By: Ryan Randall
There is a lot of ink spilt on the subject of entrepreneurs, and many organizations in our area dedicated to their success. However, not all entrepreneurs are leading for-profit ventures. Many are in the non-profit sector, and sometimes the challenges for these organizations are equal if not more daunting than those on the for-profit side. Fortunately for entrepreneurs, on both sides of the continuum there are organizations and programs dedicated to helping with the organization, management and assumption of risk of entrepreneurial enterprises.
In Central Florida, this kind of assistance can be found at the Central Florida Social Enterprise Accelerator, a program that assists entrepreneurs with networking opportunities, funding and other critical resources. The program was designed by Rollins College in concert with local entrepreneurs. It can run up to six months and strives to assist a new generation of businesspeople and encourage entrepreneurship by helping those with aspiring business plans reach self-sustainable levels.
“We think there’s a great opportunity for social entrepreneurs from other parts of the country who consider coming to Orlando to create a social enterprise.” – Rob Panepinto
The idea for the program stemmed from the work Rob Panepinto (now a candidate for Orange County Mayor) and others had previously done with startups through Entrepreneurs in Action (EIA). During their time with EIA, they recognized that millennials represented the next generation of entrepreneurs and that they generally want to solve critical social issues in ways outside of traditional non-profits driven by philanthropy. They also realized millennials want their professional activities to contribute back to society.
While Panepinto was working with EIA, Ben Hoyer was working on Rally Makers, a program dedicated to accelerating selected social enterprises with money and mentorship.

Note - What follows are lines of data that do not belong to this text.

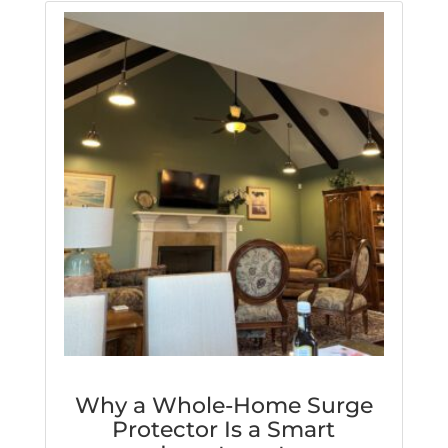
Why a Whole-Home Surge
Protector Is a Smart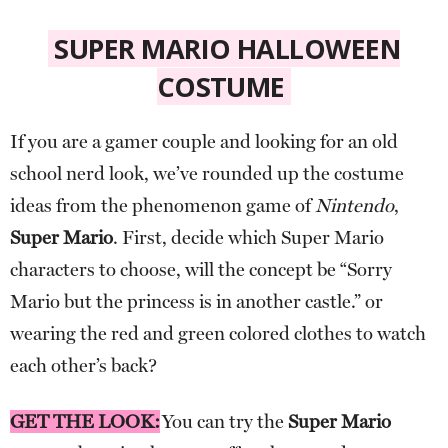
SUPER MARIO HALLOWEEN
COSTUME
If you are a gamer couple and looking for an old
school nerd look, we’ve rounded up the costume
ideas from the phenomenon game of
Nintendo
,
Super Mario
. First, decide which Super Mario
characters to choose, will the concept be “Sorry
Mario but the princess is in another castle.” or
wearing the red and green colored clothes to watch
each other’s back?
GET THE LOOK:
You can try the
Super Mario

The two met while working with startups, and they quickly realized they could scale more companies by working together.
“In the context of working with Rally Makers, we built relationships with Rollins College, Rob and EIA, and realized there was opportunity,” said Hoyer. “If we all collaborated, we could create something the region could be proud of.”
According to Panepinto, the goal of the accelerator is to provide a blend of academic and practical expertise. Hoyer and the founder of Clean the World, Shawn Seipler, wrote the curriculum, in which entrepreneurs are paired with two mentors who provide expertise from both a business and social perspective. At the conclusion of the program, the entrepreneurs pitch to a group of investors, raising two capital funds. One is a philanthropic fund housed at the Central Florida Foundation that invests in not-for-profits to get them to seek capital and drive them to sustainability. The other is a venture fund that provides seed and early-stage capital to the for-profit businesses that come through the accelerator.
When asked about the importance of a program for social entrepreneurs, Hoyer noted that through his observations of practical and pragmatic solutions, he realized people learn through experience rather than schooling. The accelerator is structured so the mentors are the donors who have run successful businesses, allowing aspiring entrepreneurs to build their network and move towards success. Hoyer also discussed the potential for the early-stage capital the program provides, as well as the opportunity the program has to assist the region’s businesses.
“As we build the character and identity of Orlando, we want to share success stories of people who’ve come through the program and who can raise the banner and say it’s possible to build something here,” Hoyer explained. “And once you do that, you can create a business ecosystem that thrives and position Orlando as a place where entrepreneurs can build something that has a positive impact on the world.”
Enhancing The Community
For Panepinto, there is also an economic development component to the Central Florida Social Enterprise Accelerator. With several successful social enterprises already in the area, he stressed that Orlando is in a great position to diversify its economic base and marketplace, all while including higher-wage and place-based jobs that will improve the quality of life in the region.
“We think there’s a great opportunity for social entrepreneurs from other parts of the country who consider coming to Orlando to create a social enterprise,” Panepinto said.
In addition to the individual support the accelerator has received, the program has also received support from companies and organizations such as the City of Orlando, JP Morgan, Tupperware, Deanbrook Trarick, Withum and CNL. Panepinto feels this support is coming from a region with a strong history of solving social and economic issues.
“Social enterprise uniquely requires the public, private and independent sectors to work together because solving regional social and economic problems involves the cooperation of all sectors,” he said. “Ben and I, as well as others associated with the program, believe this is the most powerful way to solve these issues and enhance quality of life in the region.”